From mboxrd@z Thu Jan  1 00:00:00 1970
From: sagi@grimberg.me (Sagi Grimberg)
Date: Thu, 16 Jun 2016 23:07:10 +0300
Subject: target crash / host hang with nvme-all.3 branch of nvme-fabrics
In-Reply-To: <01b501d1c809$92cb1a60$b8614f20$@opengridcomputing.com>
References: <00d801d1c7de$e17fc7d0$a47f5770$@opengridcomputing.com>
 <20160616145724.GA32635@infradead.org>
 <017001d1c7e7$95057270$bf105750$@opengridcomputing.com>
 <5763044A.9090206@grimberg.me>
 <01b501d1c809$92cb1a60$b8614f20$@opengridcomputing.com>
Message-ID: <576306EE.4020306@grimberg.me>


>>
>> Umm, I think this might be happening because we get to delete_ctrl when
>> one of our queues has a NULL ctrl. This means that either:
>> 1. we never got a chance to initialize it, or
>> 2. we already freed it.
>>
>> (1) doesn't seem possible as we have a very short window (that we're
>> better off eliminating) between when we start the keep-alive timer (in
>> alloc_ctrl) and the time we assign the sq->ctrl (install_queue).
>>
>> (2) doesn't seem likely either to me at least as from what I followed,
>> delete_ctrl should be mutual exclusive with other deletions, moreover,
>> I didn't see an indication in the logs that any other deletions are
>> happening.
>>
>> Steve, is this something that started happening recently? does the
>> 4.6-rc3 tag suffer from the same phenomenon?
>
> I'll try and reproduce this on the older code, but the keep-alive timer fired
> for some other reason,

My assumption was that it fired because it didn't get a keep-alive from
the host which is exactly what it's supposed to do?

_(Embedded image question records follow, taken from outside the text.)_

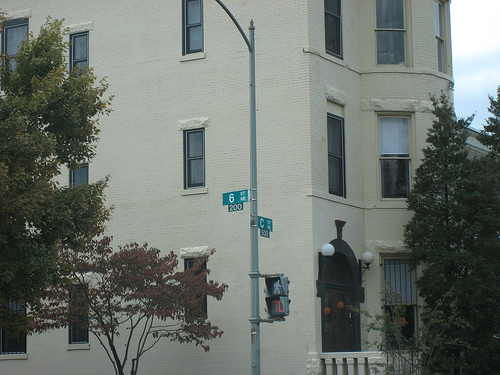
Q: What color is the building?
A: Creme.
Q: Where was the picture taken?
A: Canada.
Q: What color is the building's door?
A: Black.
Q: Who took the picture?
A: The property owner.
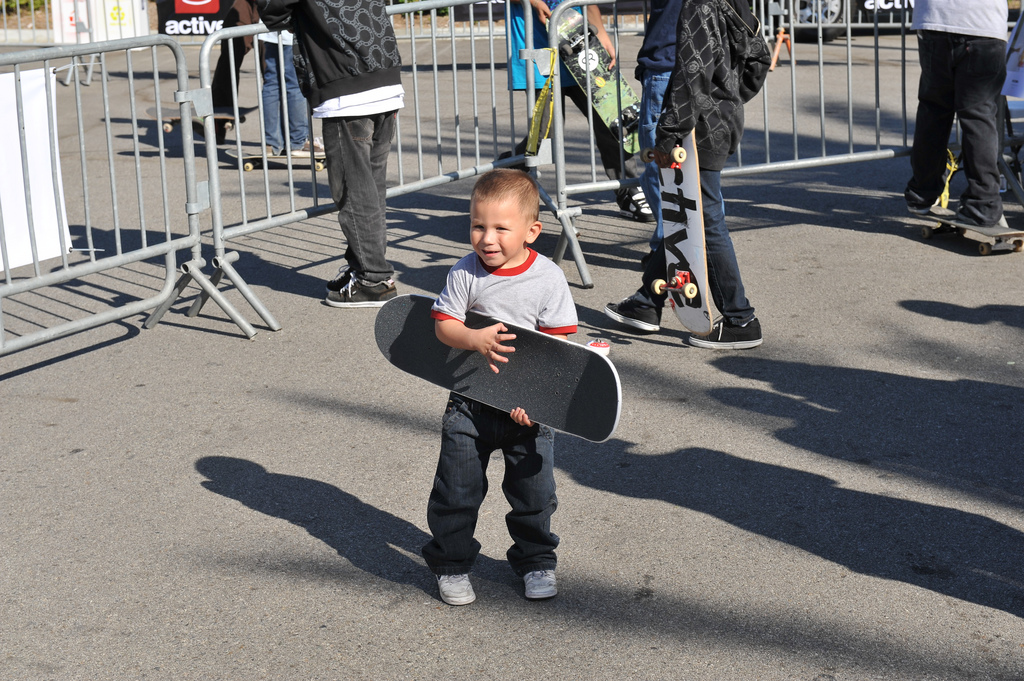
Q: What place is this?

> so I'm not sure the target side keep-alive has been
> tested until now.

I tested it, and IIRC the original patch had Ming's tested-by tag.

> But it is easy to test over iWARP, just do this while a heavy
> fio is running:
>
> ifconfig ethX down; sleep 15; ifconfig ethX <ipaddr>/<mask> up

So this is related to I/O load then? Does it happen when
you just do it without any I/O? (or small load)?